The Big Ten loves competition. The member universities will battle it out over any score, trying to top each other in football, basketball, hockey, and ... voting?
Yes, the conference is now seeing the schools putting civic duty on the line with the Big Ten Voting Challenge, trying to increase registration and voter turnout.
It’s an area where there is a first-place prize and a kind of participation award. Two trophies will be given after the 2018 general election — one for the university with the highest voter turnout and one for the most improved in comparison to 2014.
That begs the question: Just how well do Penn Staters do with showing up to the polls?
Let’s just say that there is a lot of room for improvement.
Historically, Penn State students do well with registering. Thousands of students are registered for each of the four State College borough precincts that vote in the HUB-Robeson Center twice a year. How many actually take a minute to pick up a ballot and an “I voted!” sticker? Not so many.
Since 2012, an average of 2.42 percent of the registered voters for those four precincts have voted in the primary. The average goes up to 16.99 percent for the general election. In comparison, the rest of the county’s average for that period is 22 percent for the primaries and 41.35 percent for the generals.
Think that’s bad? Let’s take out the 2012 and 2016 presidential elections. That drops the average to .128 percent for primaries and 2.33 percent for general elections. In two precincts, there were zero voters in the 2013 and 2015 primaries, while another had just one voter show up those days.
And that 2014 benchmark year for the challenge?
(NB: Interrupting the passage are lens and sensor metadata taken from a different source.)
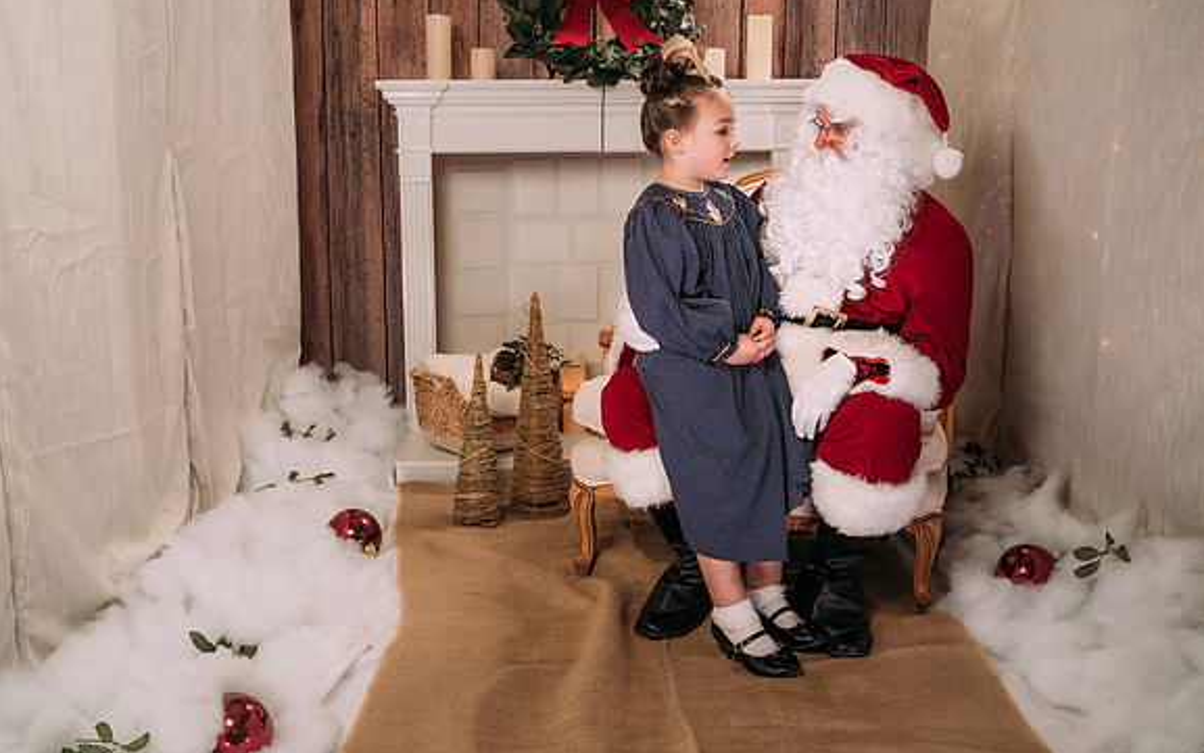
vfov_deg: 32.0
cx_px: 569
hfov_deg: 49.2
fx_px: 1313
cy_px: 341
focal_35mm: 40
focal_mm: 35
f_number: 5.6
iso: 200
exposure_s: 1/125
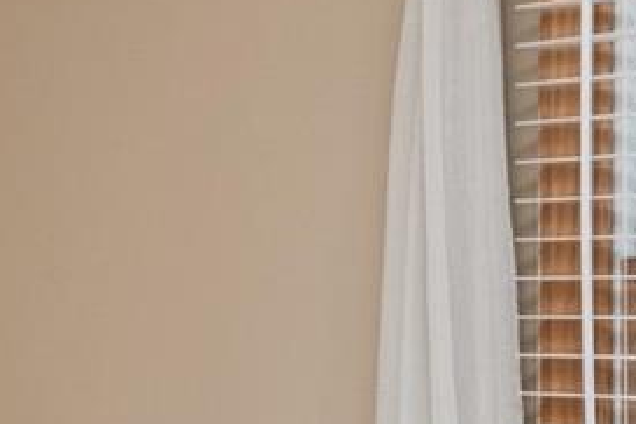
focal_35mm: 120
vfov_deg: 11.3
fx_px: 2120
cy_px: 440
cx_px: -655
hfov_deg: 14.2
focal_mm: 16
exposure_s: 1/25
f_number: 9
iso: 200
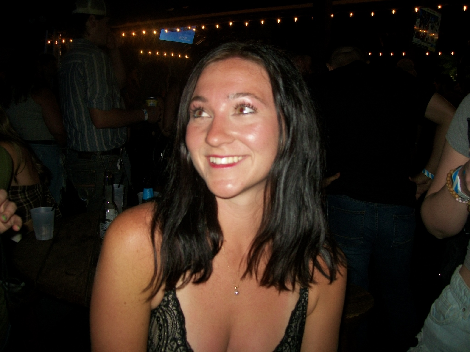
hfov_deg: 51.4
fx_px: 489
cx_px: 235
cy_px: 176
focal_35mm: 36
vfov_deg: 39.7
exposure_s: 1/30
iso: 80
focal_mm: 6
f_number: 2.7
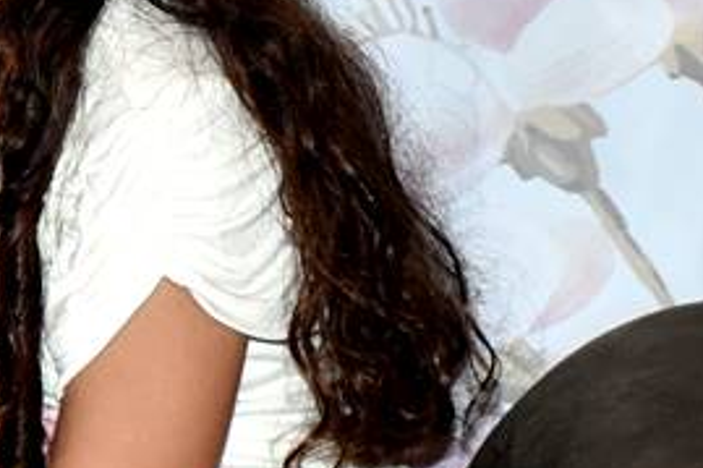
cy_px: 421
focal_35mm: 348
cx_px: -392
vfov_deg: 3.9
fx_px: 6791
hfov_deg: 5.9
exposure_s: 1/100
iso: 800
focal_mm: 52
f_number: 4.8
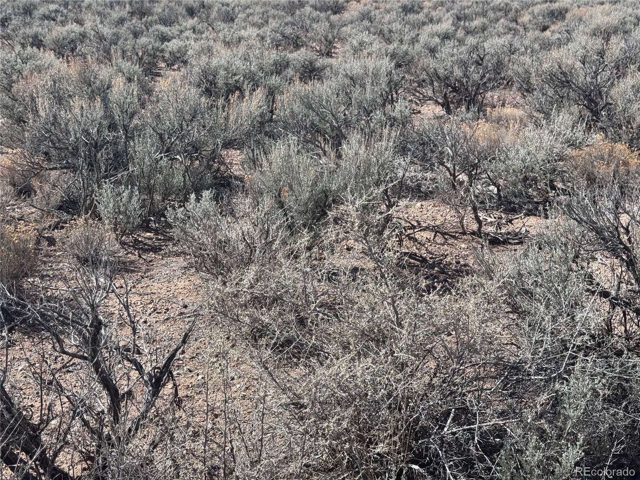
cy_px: 240
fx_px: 887
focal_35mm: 48
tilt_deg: -17.3
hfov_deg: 39.7
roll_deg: -0.5
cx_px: 320
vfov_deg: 30.3
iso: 64
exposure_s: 1/3425
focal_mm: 6.76
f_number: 1.78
A congressional midterm year, like 2018, it prompted just 5.17 percent of registered voters to show up at the HUB.
Think that’s applicable for all college kids? Maybe not. Penn State put out a press release on the challenge, which cited the Center for Information and Research on Civic Learning and Engagement at Tufts University, claiming 21 percent of those younger than age 30 turned out to vote in 2014, compared with 36 percent overall, with university turnout at 19 percent.
Penn State groups are trying to counter that.
“College Democrats has been aware of the problem of low voter turnout for several years now, and many groups on and off campus are working to combat it; most students may not live here year-round, but it's important that their voices are heard,” said the group’s secretary, O’Neill Kennedy.
Both the Democratic group and the College Republicans push information on how to vote, how to get information and how to get involved.
“Another method of trying to increase voter turnout is getting involved in political campaigns. We have members involved in local, state and national campaigns; for example, two members of our executive board last year were on the executive board for Students for Hillary, and we have several members who are currently volunteering for mayoral races. They register voters, hand out literature, phone bank and knock on doors,” Kennedy said. “College Democrats also sometimes hosts phonebanking sessions for candidates in general elections.”
College Republicans were also contacted for this story.